2. Progress to carpet squares, linoleum tiles, the coral paint pairs well with the eggshell trim. Dit-dah-dit becomes something useful to the non-contractor, “door” or “Master Bedroom” or “x hundred feet of pipe.” Envision the imagined patterns hidden in the bathroom floor, the kitchen hardwood.
3. Move to volumes, solids, conic sections, height. One story, two stories, a basement, an attic?, take advantage of the introduction of 3D. Upgrade the closet to walk-in, needs more carpet squares. A snapshot of a family barbeque, Charlie’s height 1D penciled in to the 3D door, marring 2D eggshell paint.

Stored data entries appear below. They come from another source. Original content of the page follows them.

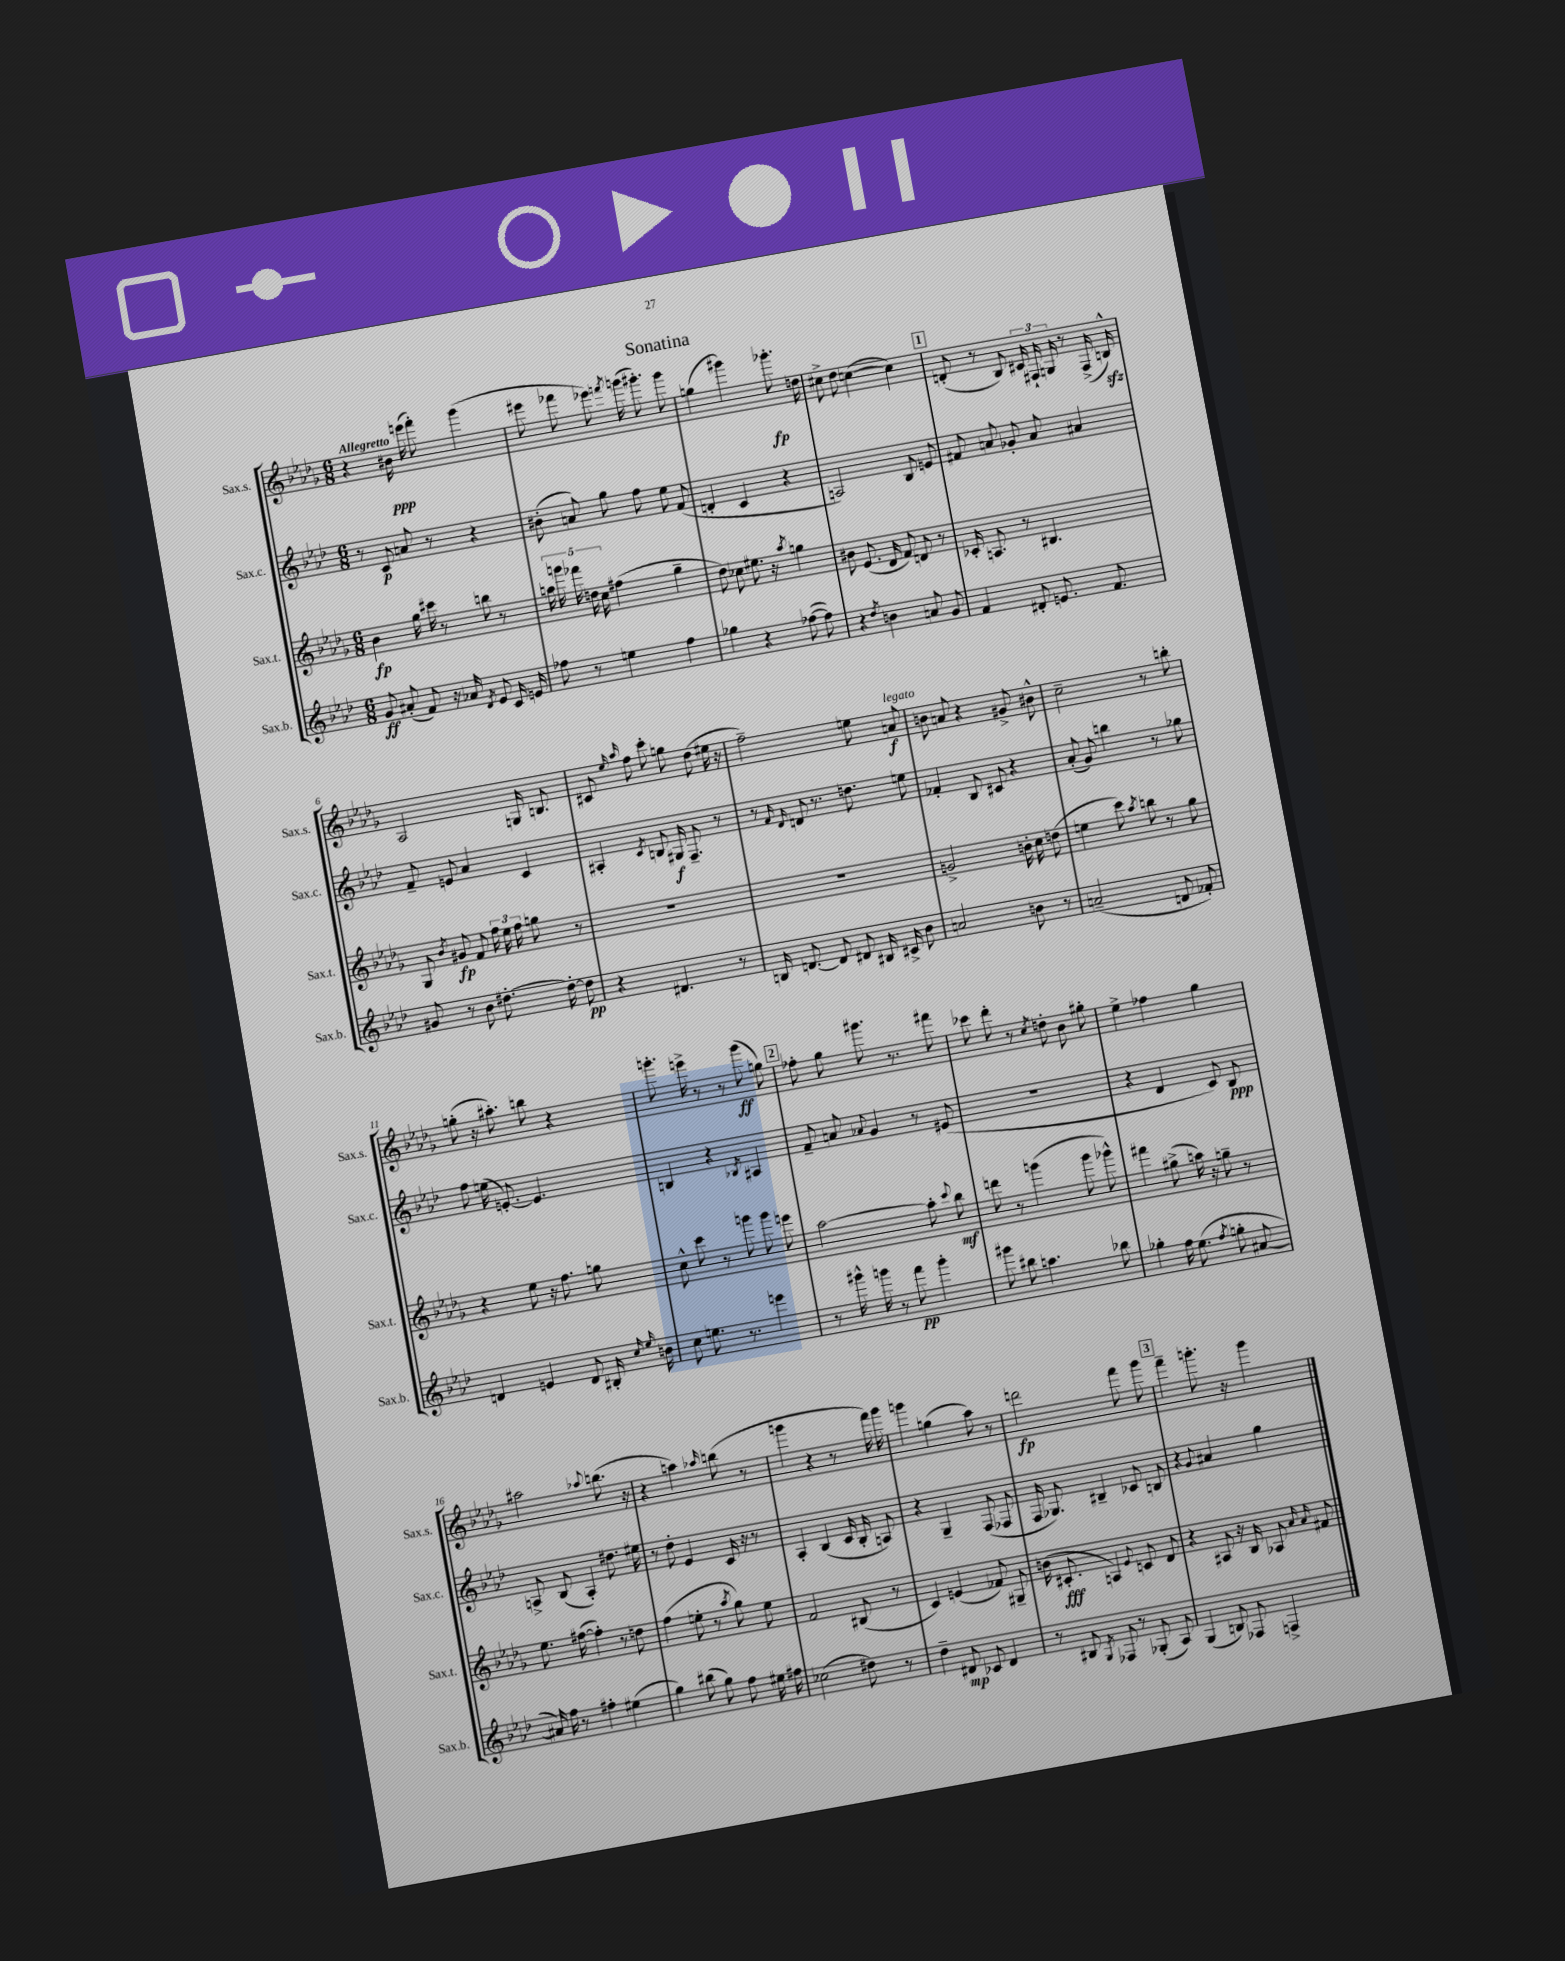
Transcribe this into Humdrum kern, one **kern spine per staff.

**kern	**kern	**kern	**kern
*staff4	*staff3	*staff2	*staff1
*clefG2	*clefG2	*clefG2	*clefG2
*k[b-e-a-d-]	*k[b-e-a-d-g-]	*k[b-e-a-d-]	*k[b-e-a-d-g-]
*M6/8	*M6/8	*M6/8	*M6/8
8g	4b-	8r	4r
(8a#'	.	8c	.
8f)	16gg-	8a	16b#
.	16ccc#	.	(16eee
16r	8r	8r	8fff')
16a-	.	.	.
8qd-	.	.	.
8e-	8bb	4r	(4ggg-
16c	8r	.	.
16e	.	.	.
=	=	=	=
8ff-	20aa	(8b#'	8eee#
.	20ggg	.	.
.	20fff-	.	.
8r	.	8a)	8fff-
.	20dd	.	.
.	20cc	.	.
4ee	(4ff#	8gg	8eee-)
.	.	.	8qfff
.	.	8ff	(16ggg
.	.	.	8.ggg#')
4ff-	4gg-~	8ee-	.
.	.	(8f	8ggg#
=	=	=	=
4gg-	8dd-)	4d'	(4gg
.	8cc-	.	.
4r	8.ee#	4c	4ggg#)
.	16r	.	.
.	8qaa-	.	.
([8ff-	4gg	4r	8.ggg-'
8ff-])	.	.	.
.	.	.	16dd
=	=	=	=
4r	8b#	2A)	8cc#^
.	(8.e-	.	8dd-
8qdd-	.	.	.
4b	.	.	([4cc
.	16d-	.	.
.	8f)	.	.
8a	8d	8B-	4cc])
8g	8r	8e	.
=	=	=	=
4f	16c-'	8f#	(8d'
.	8.A	.	.
.	.	8a	8r
8d#'	8r	8g-'	8B-)
8.e	4.B#	8a	24c#
.	.	.	24F#`
.	.	.	24G
.	.	4a#	8r
8.f	.	.	.
.	.	.	(16F#^
.	.	.	16B^^)
=	=	=	=
8g#	8G-	8f~	2A-
.	8qb-	.	.
8r	8g#	8e	.
8b-	8f	4a-	.
[8.dd#'	24ff	.	.
.	24ee-	.	.
.	24ff	.	.
.	8gg	4c	16G
16dd#'_	.	.	8.B
8dd#]	8r	.	.
=	=	=	=
4r	2.r	4A#'	8c#
.	.	.	16qqee-
.	.	.	16qqaa-
.	.	.	8ff
.	.	8qc	.
4.d#	.	8B	8ccc'
.	.	16G#	8gg
.	.	8.F~	.
.	.	.	(8dd-
8r	.	8r	16ee#
.	.	.	16r
=	=	=	=
16B	2.r	8r	2ff~)
[8.d	.	.	.
.	.	16qqf	.
.	.	16qqd-	.
.	.	8d	.
8d]	.	8.r	.
8d#	.	.	.
.	.	8.dd	.
16B#	.	.	8ee
16c#^	.	.	.
8b-	.	8ee	8a
=	=	=	=
2a	2g^	4f-'	8b
.	.	.	8a
.	.	8B-	4r
.	.	8c#	.
8b	16b'	4r	8g#^
.	16cc	.	.
8r	(8dd	.	8b#^^
=	=	=	=
(2a~	4ee	(8a-'	2cc~
.	.	8g)	.
.	8ccc)	4bb	.
.	8qaa-	.	.
.	8bb	.	.
8d	8r	8r	8r
8f-')	8gg-	8gg-	8bb'
=	=	=	=
4d	4r	8ff	(8gg'
.	.	(16ee	16r
.	.	[8.e')	8.aa#')
4e	8ee-	.	.
.	16r	4.e]	8bb
.	8.ff	.	.
8d	.	.	4r
16B#'	8gg	.	.
16qqcc	.	.	.
16qqee-	.	.	.
16b	.	.	.
=	=	=	=
8cc	8cc^^	4B	8.ggg'
8.ee	8ccc	.	.
.	.	.	16eee^
.	8r	4r	8r
8.r	.	.	.
.	8ggg	.	8r
.	.	8qB-	.
4eee	8ggg	4A#	(8ggg
.	8eee	.	8gg)
=	=	=	=
8r	[2aa-	8f~	8ff-'
16ggg#^^	.	8a	8gg-
16ggg	.	.	.
.	.	8qqa-	.
8r	.	4g	8.ggg#
8fff	.	.	.
.	.	.	8.r
4ggg'	8aa-']	8r	.
.	8qqccc	.	.
.	8bb-	(8e#	8fff#
=	=	=	=
8ggg#	8ddd	2.r	8ccc-
8bb#	8r	.	8ddd-'
4.aa	(4ggg	.	8r
.	.	.	8qcc
.	.	.	8dd'
.	8ggg	.	8b-
8bb-	8ggg-^^)	.	8gg#'
=	=	=	=
4gg-'	4fff#	4r	4ee-^
16ff	(8gg#^	4d-	4ff-
(8.ee-	.	.	.
.	16aa)	.	.
.	16r	.	.
8qff	.	.	.
8gg'	8gg~	8c)	4gg-
[8a#	8r	8B-	.
=	=	=	=
16a#])	8.ee-	8A^	2aa#
16ff	.	.	.
8r	.	(8B-	.
.	([16ff#	.	.
4ff#'	4ff#'])	4A')	.
.	.	.	8qqaa-
(4ee#	8r	8.dd#	(8.bb
.	8dd	.	.
.	.	16ee#	16r
=	=	=	=
4gg)	(4ff	8r	4r
.	.	8dd-'	.
(8bb#	8ee'	4e-	4aa)
8gg)	8r	.	.
.	8qaa-	.	16qqaa-
8ff	8gg-)	16c	(8bb
.	.	16r	.
16ee#	8ee	8r	8r
16ff#	.	.	.
=	=	=	=
(2cc-	2f	4A-'	4ggg
.	.	(4B-	4r
8dd#)	(8B#	16c	8r
.	.	16B-'	.
8r	8r	8A)	16fff)
.	.	.	16ggg
=	=	=	=
4dd-~	4c)	4r	4ggg
8d#	(4e	4G~	(4gg
8c-	.	.	.
4d#	8f-)	(8F	8aa-)
.	8G#~	8F-	8r
=	=	=	=
8r	(16b	16F	2ddd
.	8.c#'	8.G-)	.
8B#	.	.	.
8qG	.	.	.
8F-	4A)	4B#~	.
8r	.	.	.
.	8qqe-	.	.
(8G-'	8c	8c-	8fff
8A-)	8d-	8B	8ggg-
=	=	=	=
(4G	4r	4r	4fff~
.	.	8qqg	.
8B)	8A#	4a#	8.ggg'
8F-	16r	.	.
.	16B-	.	16r
4F^	8A-	4gg	4ggg
.	16qqa-	.	.
.	16qqa-	.	.
.	8f#	.	.
==	==	==	==
*-	*-	*-	*-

4. Adding time, the house is built, ages, gets sold to new families with little Charlies of their own, new markings on the cupboard door, 3-foot-2, 3-foot-5, 4-foot-9. Grass fades from Kelly to sand to Kelly, saturation a cosine function with respect to time. The Zoysia starts in one, breaking ground in two, growing in three, a well-manicured 4D experience.
5-11. Include the things invisible to us, objects on the order of 1 meter, orders of 10E-2 to 10E9 seconds. Five to eleven drip through leaky pipes, seep through porous flooring, get lost in iron-rich soil and oxygenated exhalations. Five to eleven stay hidden, wrapped up in Calabi-Yao manifolds smaller than graphite hills and valleys marking little Charlie’s height, stronger than the 2-by-4s and stone foundation keeping strong in 4D. Five to eleven circulate undetected, seven dimensions shrunk to sub-pinpoint size, keeping seven dimensions of unexplainables covered until their traces are seen in the blades of Zoysia.